I am not a fan of cold weather, so when winter arrives here in the northeast I love heading to tropical climates to escape the frozen landscape and enjoy some warm weather birding. This year I decided to head to Colombia for the first time. Colombia hosts more bird species than any other country (>1,900 species!), but for many years was underbirded due to security issues. Although the US Department of State still issues warnings about where to go, what to do, and what NOT to do, things have stabilized substantially, and birders and birding tours are returning to Colombia. In the next few posts I will try to relay impressions from my first birding trip to Colombia.

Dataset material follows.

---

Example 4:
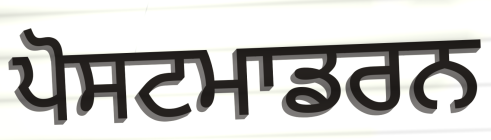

But perhaps it would be helpful to begin with some broad information and what we tried to do. To get a sense of perspective, Colombia is a relatively large country, slightly larger than Texas and California combined, and 4x as large as Ecuador. In addition, it is bisected by three arms of the northern Andes (the eastern, western, and central cordilleras) each separated by wide valleys, and also contains coastline on both the Pacific and Atlantic Oceans, expansive high plains (the Llanos), Amazonian lowlands, and the world’s highest coastal mountain range (the Sierra Nevada range) that is separate from the Andes. This size and geographical diversity results in biological diversity, but also creates difficulty for visitors who try to cover too much territory in too little time. So how does a birder cover all that terrain? The big name commercial birding tours that focus on maximum species numbers try to sample much of the country in a single tour, usually over a two-to-three week time frame, with lots of travel time interspersed with relatively short birding stops. That exhausting and frantic pace is not my kind of birding. So instead, my friend Pete and I decided to cover a relatively small area at a more leisurely pace, focusing on the coastal Sierra Nevada range. Commercial birding tours often offer this region as a six day extension, but we decided to cover the same area in a more leisurely twelve day time frame. We contacted Sebastian Ballesteros, a local freelance birder/guide/photographer who along with his brother David runs a small hostel and nature preserve called Faunal, located a few short miles above the town of Minca. Sebastian agreed to guide us for about half of the days and to leave us to bird by ourselves on the other days, resulting in a nice combination of guided and solo birding. Sebastian speaks English very well, which was a great help for two Americans who speak muy poquito Spanish, and provided excellent service. Our version of the ‘Santa Marta extension’ begins in Barranquilla on the Atlantic coast, we’ll spend nearly a week at different altitudes proceeding along the long rugged rocky road that climbs up from Minca to the San Lorenzo Ridge in pursuit of Santa Marta endemics, we’ll return back to the coast to bird in the dry scrub of the Guajira region, and then return for a few relaxing days in low dry forest and a final afternoon in Bogota.
Today we left behind the massive storm that delivered ~22 inches of snow to NJ a few days ago. The timing was fortunate, since there was enough time to clear away the snow and the backlog of flights, and our flights were not delayed. We caught some sleep during a long layover in the Bogota airport, and arrived in sunny Barranquilla ready for some tropical birding.